ACTION ITEM: Your response should reproduce every line of the entries that contains the word "properties".
BEGIN
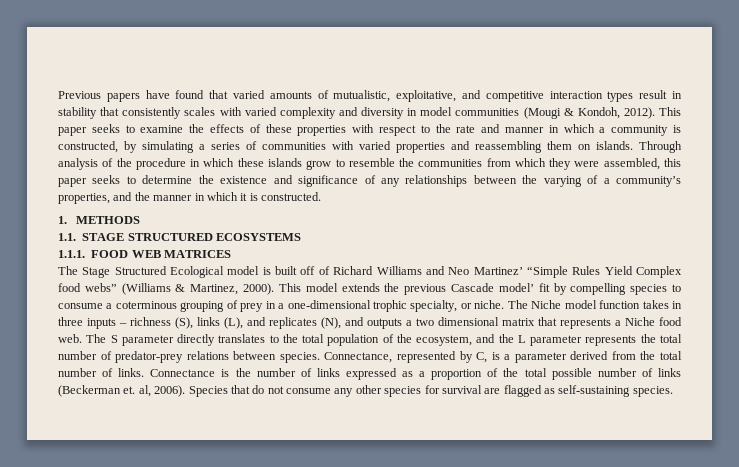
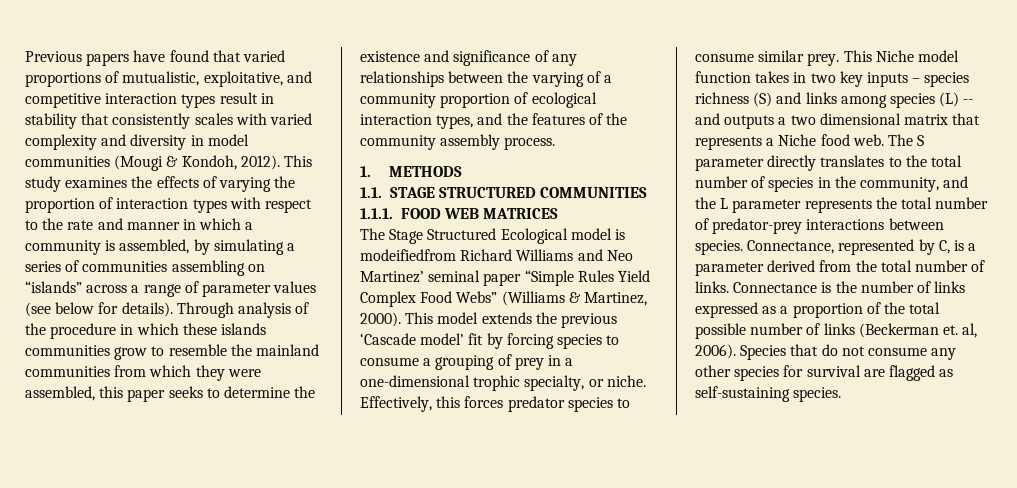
[269,91,312,99] amounts -> [25,72,101,87] proportions
[58,124,347,136] paper seeks to examine the effects of these properties -> [25,176,296,192] [25,197,227,213] study examines the effects of varying the proportion of interaction types
[58,141,118,153] constructed, -> [119,239,190,254] assembled,
[332,141,633,153] with varied properties and reassembling them on islands. -> [171,260,265,276] [25,281,317,297] [25,302,173,317] assembling on “islands” across a range of parameter values (see below for details).
(302, 162) none -> [25,345,110,356] communities
(415, 162) none -> [255,344,319,356] mainland
[616,176,681,187] [58,192,321,204] community’s properties, and the manner in which it is constructed. -> [360,92,597,108] [360,113,628,129] [360,134,556,150] community proportion of ecological interaction types, and the features of the community assembly process.
[216,233,301,241] ECOSYSTEMS -> [540,187,648,198] COMMUNITIES
[275,266,330,275] built off of -> [360,249,456,261] modeifiedfrom
(523, 271) none -> [428,270,522,286] seminal paper
[58,283,117,292] food webs” -> [420,291,498,303] Food Webs”
[451,283,495,292] Cascade -> [360,333,416,345] ‘Cascade
[570,283,627,295] compelling -> [506,333,554,349] forcing
[115,301,177,309] coterminous -> (432, 362) none
[507,300,528,309] The -> [360,396,630,412] [695,50,872,66] Effectively, this forces predator species to consume similar prey. This
[58,317,341,329] three inputs – richness (S), links (L), and replicates (N), -> [810,71,970,87] [695,92,974,108] two key inputs – species richness (S) and links among species (L) --
[327,334,473,346] population of the ecosystem, -> [695,176,939,192] number of species in the community,
[186,351,229,360] relations -> [806,219,885,230] interactions

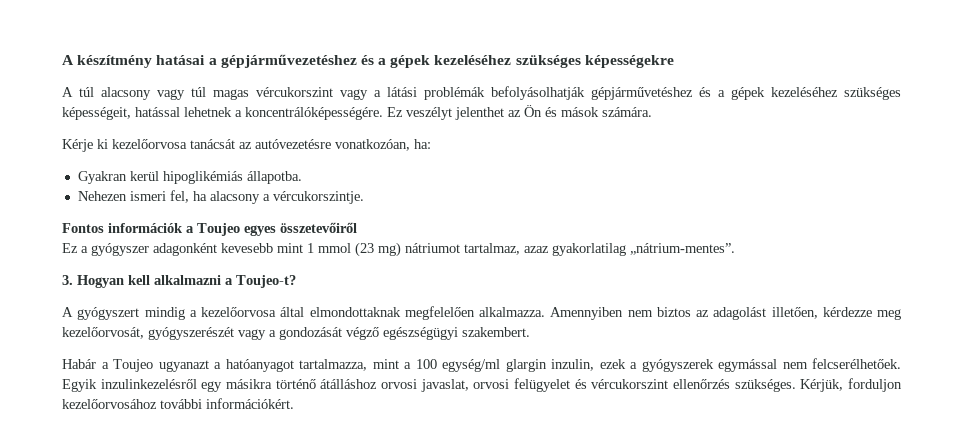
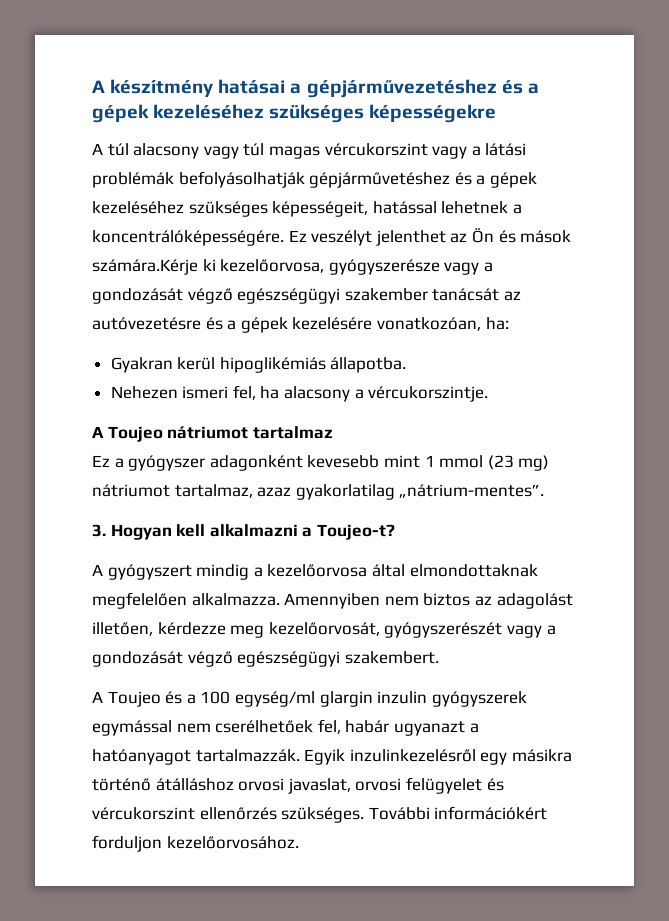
[602,107,652,117] [62,139,331,152] számára. // Kérje ki kezelőorvosa tanácsát az autóvezetésre -> [92,259,493,275] [92,288,521,304] [92,317,373,333] számára.Kérje ki kezelőorvosa, gyógyszerésze vagy a gondozását végző egészségügyi szakember tanácsát az autóvezetésre és a gépek kezelésére
[62,222,357,236] Fontos információk a Toujeo egyes összetevőiről -> [92,426,333,442] A Toujeo nátriumot tartalmaz
[62,358,901,372] Habár a Toujeo ugyanazt a hatóanyagot tartalmazza, mint a 100 egység/ml glargin inzulin, ezek a gyógyszerek egymással nem felcserélhetőek. -> [92,691,527,707] [92,719,479,736] [92,749,300,765] A Toujeo és a 100 egység/ml glargin inzulin gyógyszerek egymással nem cserélhetőek fel, habár ugyanazt a hatóanyagot tartalmazzák.
[800,378,902,392] [62,398,294,409] Kérjük, forduljon kezelőorvosához további információkért. -> [368,806,548,820] [92,835,299,852] További információkért forduljon kezelőorvosához.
END
OUTPUT FOR THIS EXERCISE:
[58,124,347,136] paper seeks to examine the effects of these properties -> [25,176,296,192] [25,197,227,213] study examines the effects of varying the proportion of interaction types
[332,141,633,153] with varied properties and reassembling them on islands. -> [171,260,265,276] [25,281,317,297] [25,302,173,317] assembling on “islands” across a range of parameter values (see below for details).
[616,176,681,187] [58,192,321,204] community’s properties, and the manner in which it is constructed. -> [360,92,597,108] [360,113,628,129] [360,134,556,150] community proportion of ecological interaction types, and the features of the community assembly process.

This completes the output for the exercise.